Recipe images were a recurring headache. We tried Gemini for generation (too slow, 20+ seconds per image), then Unsplash (kept returning 503 errors), then LoremFlickr (fast but random), then Pexels. The core problem was that generic image APIs do not understand recipe names — searching for "Baked Apple Cinnamon Delight" returns whatever it feels like. We eventually solved it by extracting the primary food keyword from the recipe name and searching for just that one word.

The Supabase environment variable naming was a quiet bug that broke everything on deployment. Locally we had SUPABASE_SERVICE_ROLE_KEY but the deployed app on Render had the old name SUPABASE_SERVICE_KEY. Signup was silently failing because the Supabase client could not initialize. We added fallback logic to accept both names so it works regardless.

Getting the Raspberry Pi to work reliably on a university WiFi network (eduroam) was its own adventure. The network requires certificate-based authentication which the Pi does not handle out of the box. We ended up using a mobile hotspot for the demo.

Accomplishments We Are Proud Of Getting the full hardware-to-cloud pipeline working is the one we are most proud of. The fridge door opens, the Pi wakes up, takes a photo, Gemini identifies the food, and within a few seconds the web app updates in real time via WebSocket. That whole chain working end to end felt genuinely satisfying.

The K2-Think recipe generation is also something we are proud of. It is not just pulling from a database of pre-written recipes. It is actually reasoning about your specific inventory, figuring out what is expiring, and constructing a recipe around that. When you have one apple in your fridge and it generates three different apple-based recipes sorted by urgency, that is the system working exactly as intended.

Building the entire auth system from scratch — Supabase Auth plus custom OTP emails plus session cookies — without using any auth library or pre-built component was a solid engineering challenge that we pulled off cleanly.

What We Learned We learned that hardware and software integration is genuinely hard in ways that are different from pure software problems. You cannot just restart the Pi when something goes wrong. The camera might not initialize. The GPIO pin might still be in use from a previous run. The network might drop.
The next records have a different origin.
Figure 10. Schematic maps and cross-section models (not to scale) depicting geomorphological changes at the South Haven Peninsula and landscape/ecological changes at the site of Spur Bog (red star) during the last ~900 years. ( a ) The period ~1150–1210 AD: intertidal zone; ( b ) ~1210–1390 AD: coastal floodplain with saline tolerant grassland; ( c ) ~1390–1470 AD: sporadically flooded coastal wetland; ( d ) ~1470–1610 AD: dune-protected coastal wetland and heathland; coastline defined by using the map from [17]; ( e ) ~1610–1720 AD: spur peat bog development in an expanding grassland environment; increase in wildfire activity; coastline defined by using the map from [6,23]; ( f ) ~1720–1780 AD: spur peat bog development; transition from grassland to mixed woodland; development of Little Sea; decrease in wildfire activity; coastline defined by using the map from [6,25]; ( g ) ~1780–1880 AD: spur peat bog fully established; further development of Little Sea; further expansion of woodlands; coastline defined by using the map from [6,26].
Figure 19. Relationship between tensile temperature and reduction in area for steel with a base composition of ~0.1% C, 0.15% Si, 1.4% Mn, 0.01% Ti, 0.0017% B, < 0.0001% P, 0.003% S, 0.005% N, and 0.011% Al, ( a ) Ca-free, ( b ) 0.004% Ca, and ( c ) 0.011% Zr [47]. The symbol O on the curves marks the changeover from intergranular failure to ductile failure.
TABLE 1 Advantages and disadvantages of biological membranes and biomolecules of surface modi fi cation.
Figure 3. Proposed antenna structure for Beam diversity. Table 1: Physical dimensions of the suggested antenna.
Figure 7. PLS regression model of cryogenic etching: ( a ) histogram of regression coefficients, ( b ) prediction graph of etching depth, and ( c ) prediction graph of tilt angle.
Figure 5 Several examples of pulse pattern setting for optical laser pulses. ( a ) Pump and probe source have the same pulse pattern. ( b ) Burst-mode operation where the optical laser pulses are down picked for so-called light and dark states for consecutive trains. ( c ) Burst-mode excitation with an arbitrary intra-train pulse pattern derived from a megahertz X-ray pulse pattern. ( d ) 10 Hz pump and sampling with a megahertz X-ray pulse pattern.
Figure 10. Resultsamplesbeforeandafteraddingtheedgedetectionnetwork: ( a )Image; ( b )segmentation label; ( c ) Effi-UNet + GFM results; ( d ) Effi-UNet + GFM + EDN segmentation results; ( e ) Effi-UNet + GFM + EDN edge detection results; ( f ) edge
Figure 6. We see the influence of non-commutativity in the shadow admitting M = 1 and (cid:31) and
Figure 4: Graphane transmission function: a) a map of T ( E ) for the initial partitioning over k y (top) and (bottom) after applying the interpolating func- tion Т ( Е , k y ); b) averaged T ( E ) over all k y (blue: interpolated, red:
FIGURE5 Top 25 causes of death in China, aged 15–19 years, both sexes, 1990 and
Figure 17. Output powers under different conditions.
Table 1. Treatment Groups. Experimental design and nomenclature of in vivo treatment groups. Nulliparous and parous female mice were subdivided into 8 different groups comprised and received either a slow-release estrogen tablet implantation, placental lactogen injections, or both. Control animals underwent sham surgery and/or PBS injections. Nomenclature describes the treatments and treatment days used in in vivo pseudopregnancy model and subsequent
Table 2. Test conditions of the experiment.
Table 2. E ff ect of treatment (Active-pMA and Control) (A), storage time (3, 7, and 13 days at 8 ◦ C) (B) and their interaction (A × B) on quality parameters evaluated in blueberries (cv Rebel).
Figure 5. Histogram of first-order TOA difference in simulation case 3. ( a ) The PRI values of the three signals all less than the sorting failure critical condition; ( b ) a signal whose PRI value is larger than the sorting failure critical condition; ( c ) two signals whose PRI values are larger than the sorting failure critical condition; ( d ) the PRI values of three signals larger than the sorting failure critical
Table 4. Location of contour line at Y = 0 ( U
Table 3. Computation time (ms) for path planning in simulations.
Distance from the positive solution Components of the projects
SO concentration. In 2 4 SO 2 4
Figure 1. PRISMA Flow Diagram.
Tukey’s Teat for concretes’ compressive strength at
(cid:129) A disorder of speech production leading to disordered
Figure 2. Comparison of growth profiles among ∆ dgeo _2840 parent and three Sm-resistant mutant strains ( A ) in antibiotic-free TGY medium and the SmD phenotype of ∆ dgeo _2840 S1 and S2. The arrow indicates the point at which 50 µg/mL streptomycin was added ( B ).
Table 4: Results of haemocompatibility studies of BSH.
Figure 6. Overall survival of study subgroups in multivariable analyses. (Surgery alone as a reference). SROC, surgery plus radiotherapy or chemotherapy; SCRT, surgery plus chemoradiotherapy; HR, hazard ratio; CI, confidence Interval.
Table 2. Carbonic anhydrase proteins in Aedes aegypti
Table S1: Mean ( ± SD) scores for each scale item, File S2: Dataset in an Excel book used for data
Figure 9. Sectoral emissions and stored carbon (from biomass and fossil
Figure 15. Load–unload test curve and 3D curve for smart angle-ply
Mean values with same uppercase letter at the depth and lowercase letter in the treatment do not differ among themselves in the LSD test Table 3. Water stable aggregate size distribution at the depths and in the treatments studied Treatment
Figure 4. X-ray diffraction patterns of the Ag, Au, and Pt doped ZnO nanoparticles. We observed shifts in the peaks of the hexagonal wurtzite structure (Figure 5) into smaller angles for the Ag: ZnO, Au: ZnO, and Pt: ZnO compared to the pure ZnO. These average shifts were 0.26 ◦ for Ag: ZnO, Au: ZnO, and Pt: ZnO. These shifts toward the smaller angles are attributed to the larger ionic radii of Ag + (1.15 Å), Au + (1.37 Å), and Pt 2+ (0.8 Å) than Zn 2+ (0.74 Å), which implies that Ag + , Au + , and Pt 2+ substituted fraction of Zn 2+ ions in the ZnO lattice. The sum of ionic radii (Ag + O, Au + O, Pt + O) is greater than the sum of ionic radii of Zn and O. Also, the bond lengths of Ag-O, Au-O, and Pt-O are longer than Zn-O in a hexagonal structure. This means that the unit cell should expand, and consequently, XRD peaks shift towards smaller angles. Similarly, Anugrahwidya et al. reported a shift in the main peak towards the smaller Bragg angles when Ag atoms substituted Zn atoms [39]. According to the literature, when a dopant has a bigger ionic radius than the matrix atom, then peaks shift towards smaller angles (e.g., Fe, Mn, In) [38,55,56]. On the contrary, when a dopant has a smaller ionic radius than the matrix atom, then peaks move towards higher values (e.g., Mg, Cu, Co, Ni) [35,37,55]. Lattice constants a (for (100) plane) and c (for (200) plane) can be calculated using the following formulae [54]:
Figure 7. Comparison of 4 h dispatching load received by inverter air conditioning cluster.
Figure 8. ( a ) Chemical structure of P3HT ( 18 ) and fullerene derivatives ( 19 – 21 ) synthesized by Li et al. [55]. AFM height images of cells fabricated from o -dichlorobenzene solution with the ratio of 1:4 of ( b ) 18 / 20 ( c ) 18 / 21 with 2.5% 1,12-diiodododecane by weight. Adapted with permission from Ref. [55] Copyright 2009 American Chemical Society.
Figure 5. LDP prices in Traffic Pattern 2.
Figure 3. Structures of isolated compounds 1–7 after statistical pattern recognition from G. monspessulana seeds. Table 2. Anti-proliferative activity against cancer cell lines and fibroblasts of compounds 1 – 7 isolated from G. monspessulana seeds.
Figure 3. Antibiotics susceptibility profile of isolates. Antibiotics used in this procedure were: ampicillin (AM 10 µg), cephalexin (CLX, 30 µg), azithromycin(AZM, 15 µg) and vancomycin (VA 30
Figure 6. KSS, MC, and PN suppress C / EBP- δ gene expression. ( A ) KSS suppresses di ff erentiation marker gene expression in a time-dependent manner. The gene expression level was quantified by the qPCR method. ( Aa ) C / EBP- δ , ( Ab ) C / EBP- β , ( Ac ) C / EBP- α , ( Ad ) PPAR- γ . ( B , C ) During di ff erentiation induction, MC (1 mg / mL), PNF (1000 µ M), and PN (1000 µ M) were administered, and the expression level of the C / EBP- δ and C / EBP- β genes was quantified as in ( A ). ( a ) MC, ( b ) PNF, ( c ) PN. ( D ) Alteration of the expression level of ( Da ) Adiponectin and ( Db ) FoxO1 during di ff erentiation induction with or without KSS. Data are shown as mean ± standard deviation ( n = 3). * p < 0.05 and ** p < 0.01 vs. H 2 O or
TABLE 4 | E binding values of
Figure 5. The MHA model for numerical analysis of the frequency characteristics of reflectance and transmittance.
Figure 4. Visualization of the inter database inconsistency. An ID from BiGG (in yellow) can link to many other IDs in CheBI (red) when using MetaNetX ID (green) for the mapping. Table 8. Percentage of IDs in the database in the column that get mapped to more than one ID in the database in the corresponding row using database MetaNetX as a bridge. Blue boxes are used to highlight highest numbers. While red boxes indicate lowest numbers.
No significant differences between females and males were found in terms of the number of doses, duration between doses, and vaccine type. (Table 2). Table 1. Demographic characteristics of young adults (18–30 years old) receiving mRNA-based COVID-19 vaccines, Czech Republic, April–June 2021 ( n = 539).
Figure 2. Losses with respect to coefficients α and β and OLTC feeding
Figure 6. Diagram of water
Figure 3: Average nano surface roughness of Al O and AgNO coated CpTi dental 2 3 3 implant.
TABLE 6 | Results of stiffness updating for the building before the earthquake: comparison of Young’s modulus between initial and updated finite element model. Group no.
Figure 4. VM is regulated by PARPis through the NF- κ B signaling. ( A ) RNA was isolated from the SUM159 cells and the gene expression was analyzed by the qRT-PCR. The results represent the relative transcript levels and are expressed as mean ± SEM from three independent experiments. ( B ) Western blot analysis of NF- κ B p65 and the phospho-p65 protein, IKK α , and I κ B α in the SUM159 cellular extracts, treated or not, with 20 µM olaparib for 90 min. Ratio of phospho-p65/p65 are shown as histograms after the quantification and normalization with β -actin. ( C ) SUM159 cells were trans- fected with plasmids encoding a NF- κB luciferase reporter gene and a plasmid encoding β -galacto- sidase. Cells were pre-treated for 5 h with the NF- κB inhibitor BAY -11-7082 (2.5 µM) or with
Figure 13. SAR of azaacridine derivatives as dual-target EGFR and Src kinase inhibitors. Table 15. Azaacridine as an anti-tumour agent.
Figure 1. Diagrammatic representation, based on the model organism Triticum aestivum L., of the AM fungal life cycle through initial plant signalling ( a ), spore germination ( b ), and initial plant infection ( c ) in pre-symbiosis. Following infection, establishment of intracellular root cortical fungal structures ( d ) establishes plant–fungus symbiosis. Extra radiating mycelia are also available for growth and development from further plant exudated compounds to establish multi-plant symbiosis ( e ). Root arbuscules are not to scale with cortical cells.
You have to write defensive code for every single failure mode.

We also learned that AI APIs are not plug-and-play. Every model has its own authentication method, rate limits, response format, and failure behavior. Switching between Gemini, K2-Think, and image APIs meant constantly adapting to different interfaces and debugging different error messages.

On the product side, we learned that the hardest part of building something useful is not the technology — it is figuring out what the user actually needs in the moment. The recipe section went through four or five complete redesigns because we kept asking ourselves whether it was actually solving the problem or just looking like it was.

What Is Next for BeenChilling The obvious next step is making the hardware smaller and more permanent. Right now it is a Raspberry Pi with wires hanging off it. We want to design a compact enclosure that mounts cleanly inside the fridge door, with a wide-angle camera that can see the whole interior in one shot.

We want to add meal planning — not just single recipes but a weekly plan that uses up everything before it expires, with a shopping list for what you are missing.

Sharing is another direction. Households have multiple people. Right now it is one account per fridge. We want shared fridges where everyone in the house can see the inventory and get notified when something is about to expire.

Longer term, we think there is something interesting in the sustainability data. If BeenChilling is tracking what you throw away over time, it can tell you your actual food waste footprint, which categories you waste most, and how much money you are losing. That kind of data could genuinely change behavior in a way that a one-time reminder cannot.